§ TASK STATEMENT
Each entry below should be echoed exactly, with pictures omitted.

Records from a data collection
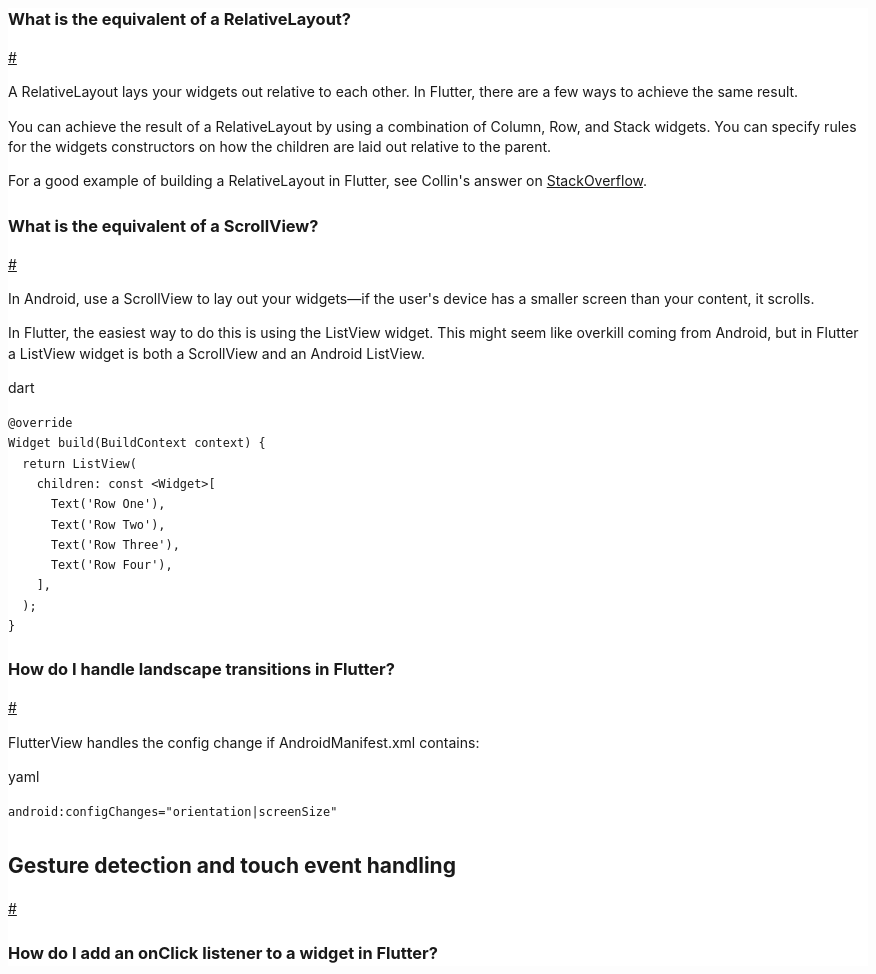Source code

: ### What is the equivalent of a RelativeLayout?

[#](#what-is-the-equivalent-of-a-relativelayout)

A RelativeLayout lays your widgets out relative to each other. In Flutter, there are a few ways to achieve the same result.

You can achieve the result of a RelativeLayout by using a combination of Column, Row, and Stack widgets. You can specify rules for the widgets constructors on how the children are laid out relative to the parent.

For a good example of building a RelativeLayout in Flutter, see Collin's answer on [StackOverflow](https://stackoverflow.com/questions/44396075/equivalent-of-relativelayout-in-flutter).

### What is the equivalent of a ScrollView?

[#](#what-is-the-equivalent-of-a-scrollview)

In Android, use a ScrollView to lay out your widgets—if the user's device has a smaller screen than your content, it scrolls.

In Flutter, the easiest way to do this is using the ListView widget. This might seem like overkill coming from Android, but in Flutter a ListView widget is both a ScrollView and an Android ListView.

dart

```
@override
Widget build(BuildContext context) {
  return ListView(
    children: const <Widget>[
      Text('Row One'),
      Text('Row Two'),
      Text('Row Three'),
      Text('Row Four'),
    ],
  );
}
```

### How do I handle landscape transitions in Flutter?

[#](#how-do-i-handle-landscape-transitions-in-flutter)

FlutterView handles the config change if AndroidManifest.xml contains:

yaml

```
android:configChanges="orientation|screenSize"
```

Gesture detection and touch event handling
------------------------------------------

[#](#gesture-detection-and-touch-event-handling)

### How do I add an onClick listener to a widget in Flutter?

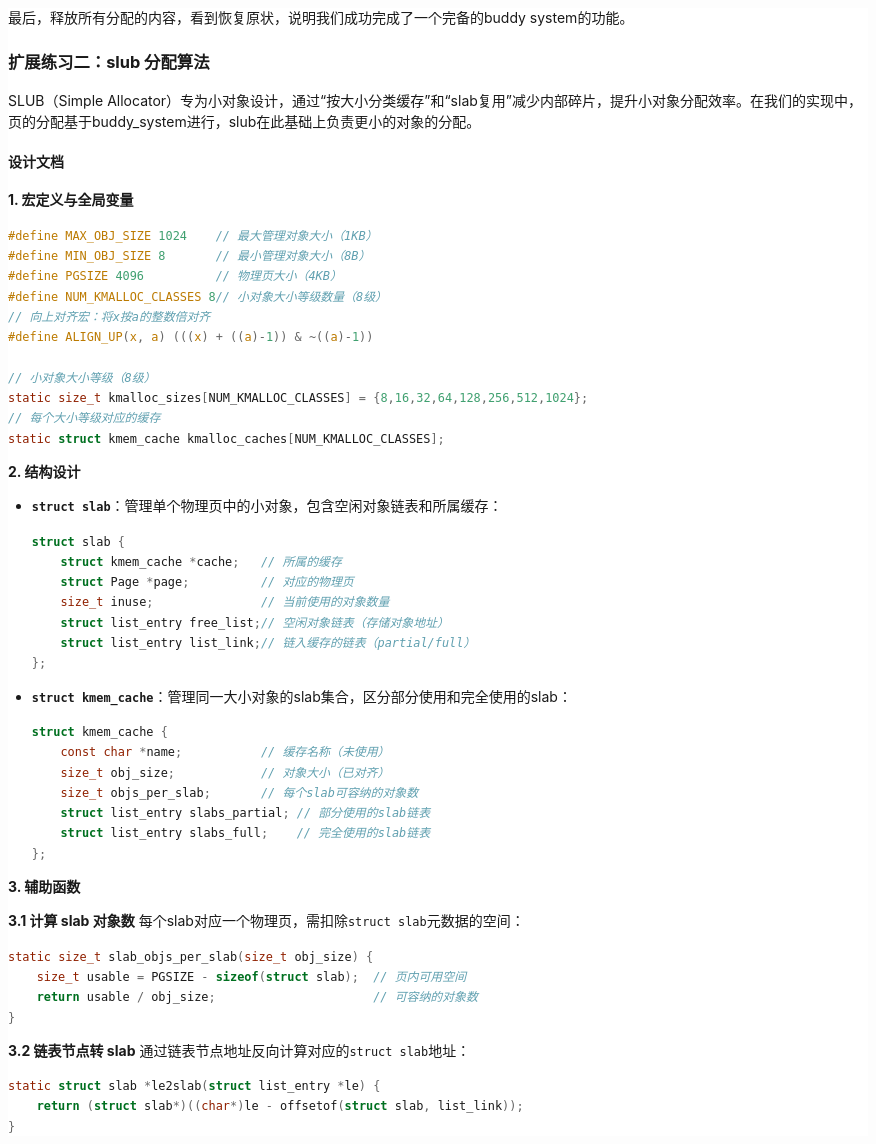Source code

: 
最后，释放所有分配的内容，看到恢复原状，说明我们成功完成了一个完备的buddy system的功能。



### 扩展练习二：slub 分配算法

SLUB（Simple Allocator）专为小对象设计，通过“按大小分类缓存”和“slab复用”减少内部碎片，提升小对象分配效率。在我们的实现中，页的分配基于buddy_system进行，slub在此基础上负责更小的对象的分配。

#### 设计文档

**1. 宏定义与全局变量**
```c
#define MAX_OBJ_SIZE 1024    // 最大管理对象大小（1KB）
#define MIN_OBJ_SIZE 8       // 最小管理对象大小（8B）
#define PGSIZE 4096          // 物理页大小（4KB）
#define NUM_KMALLOC_CLASSES 8// 小对象大小等级数量（8级）
// 向上对齐宏：将x按a的整数倍对齐
#define ALIGN_UP(x, a) (((x) + ((a)-1)) & ~((a)-1))

// 小对象大小等级（8级）
static size_t kmalloc_sizes[NUM_KMALLOC_CLASSES] = {8,16,32,64,128,256,512,1024};
// 每个大小等级对应的缓存
static struct kmem_cache kmalloc_caches[NUM_KMALLOC_CLASSES];
```

**2. 结构设计**

- **`struct slab`**：管理单个物理页中的小对象，包含空闲对象链表和所属缓存：
  ```c
  struct slab {
      struct kmem_cache *cache;   // 所属的缓存
      struct Page *page;          // 对应的物理页
      size_t inuse;               // 当前使用的对象数量
      struct list_entry free_list;// 空闲对象链表（存储对象地址）
      struct list_entry list_link;// 链入缓存的链表（partial/full）
  };
  ```

- **`struct kmem_cache`**：管理同一大小对象的slab集合，区分部分使用和完全使用的slab：
  ```c
  struct kmem_cache {
      const char *name;           // 缓存名称（未使用）
      size_t obj_size;            // 对象大小（已对齐）
      size_t objs_per_slab;       // 每个slab可容纳的对象数
      struct list_entry slabs_partial; // 部分使用的slab链表
      struct list_entry slabs_full;    // 完全使用的slab链表
  };
  ```

**3. 辅助函数**

**3.1 计算 slab 对象数**
每个slab对应一个物理页，需扣除`struct slab`元数据的空间：
```c
static size_t slab_objs_per_slab(size_t obj_size) {
    size_t usable = PGSIZE - sizeof(struct slab);  // 页内可用空间
    return usable / obj_size;                      // 可容纳的对象数
}
```
**3.2 链表节点转 slab**
通过链表节点地址反向计算对应的`struct slab`地址：
```c
static struct slab *le2slab(struct list_entry *le) {
    return (struct slab*)((char*)le - offsetof(struct slab, list_link));
}
```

§ WRITTEN RESPONSE
Source code

: ### What is the equivalent of a RelativeLayout?

[#](#what-is-the-equivalent-of-a-relativelayout)

A RelativeLayout lays your widgets out relative to each other. In Flutter, there are a few ways to achieve the same result.

You can achieve the result of a RelativeLayout by using a combination of Column, Row, and Stack widgets. You can specify rules for the widgets constructors on how the children are laid out relative to the parent.

For a good example of building a RelativeLayout in Flutter, see Collin's answer on [StackOverflow](https://stackoverflow.com/questions/44396075/equivalent-of-relativelayout-in-flutter).

### What is the equivalent of a ScrollView?

[#](#what-is-the-equivalent-of-a-scrollview)

In Android, use a ScrollView to lay out your widgets—if the user's device has a smaller screen than your content, it scrolls.

In Flutter, the easiest way to do this is using the ListView widget. This might seem like overkill coming from Android, but in Flutter a ListView widget is both a ScrollView and an Android ListView.

dart

```
@override
Widget build(BuildContext context) {
  return ListView(
    children: const <Widget>[
      Text('Row One'),
      Text('Row Two'),
      Text('Row Three'),
      Text('Row Four'),
    ],
  );
}
```

### How do I handle landscape transitions in Flutter?

[#](#how-do-i-handle-landscape-transitions-in-flutter)

FlutterView handles the config change if AndroidManifest.xml contains:

yaml

```
android:configChanges="orientation|screenSize"
```

Gesture detection and touch event handling
------------------------------------------

[#](#gesture-detection-and-touch-event-handling)

### How do I add an onClick listener to a widget in Flutter?

Source code

: 
最后，释放所有分配的内容，看到恢复原状，说明我们成功完成了一个完备的buddy system的功能。



### 扩展练习二：slub 分配算法

SLUB（Simple Allocator）专为小对象设计，通过“按大小分类缓存”和“slab复用”减少内部碎片，提升小对象分配效率。在我们的实现中，页的分配基于buddy_system进行，slub在此基础上负责更小的对象的分配。

#### 设计文档

**1. 宏定义与全局变量**
```c
#define MAX_OBJ_SIZE 1024    // 最大管理对象大小（1KB）
#define MIN_OBJ_SIZE 8       // 最小管理对象大小（8B）
#define PGSIZE 4096          // 物理页大小（4KB）
#define NUM_KMALLOC_CLASSES 8// 小对象大小等级数量（8级）
// 向上对齐宏：将x按a的整数倍对齐
#define ALIGN_UP(x, a) (((x) + ((a)-1)) & ~((a)-1))

// 小对象大小等级（8级）
static size_t kmalloc_sizes[NUM_KMALLOC_CLASSES] = {8,16,32,64,128,256,512,1024};
// 每个大小等级对应的缓存
static struct kmem_cache kmalloc_caches[NUM_KMALLOC_CLASSES];
```

**2. 结构设计**

- **`struct slab`**：管理单个物理页中的小对象，包含空闲对象链表和所属缓存：
  ```c
  struct slab {
      struct kmem_cache *cache;   // 所属的缓存
      struct Page *page;          // 对应的物理页
      size_t inuse;               // 当前使用的对象数量
      struct list_entry free_list;// 空闲对象链表（存储对象地址）
      struct list_entry list_link;// 链入缓存的链表（partial/full）
  };
  ```

- **`struct kmem_cache`**：管理同一大小对象的slab集合，区分部分使用和完全使用的slab：
  ```c
  struct kmem_cache {
      const char *name;           // 缓存名称（未使用）
      size_t obj_size;            // 对象大小（已对齐）
      size_t objs_per_slab;       // 每个slab可容纳的对象数
      struct list_entry slabs_partial; // 部分使用的slab链表
      struct list_entry slabs_full;    // 完全使用的slab链表
  };
  ```

**3. 辅助函数**

**3.1 计算 slab 对象数**
每个slab对应一个物理页，需扣除`struct slab`元数据的空间：
```c
static size_t slab_objs_per_slab(size_t obj_size) {
    size_t usable = PGSIZE - sizeof(struct slab);  // 页内可用空间
    return usable / obj_size;                      // 可容纳的对象数
}
```
**3.2 链表节点转 slab**
通过链表节点地址反向计算对应的`struct slab`地址：
```c
static struct slab *le2slab(struct list_entry *le) {
    return (struct slab*)((char*)le - offsetof(struct slab, list_link));
}
```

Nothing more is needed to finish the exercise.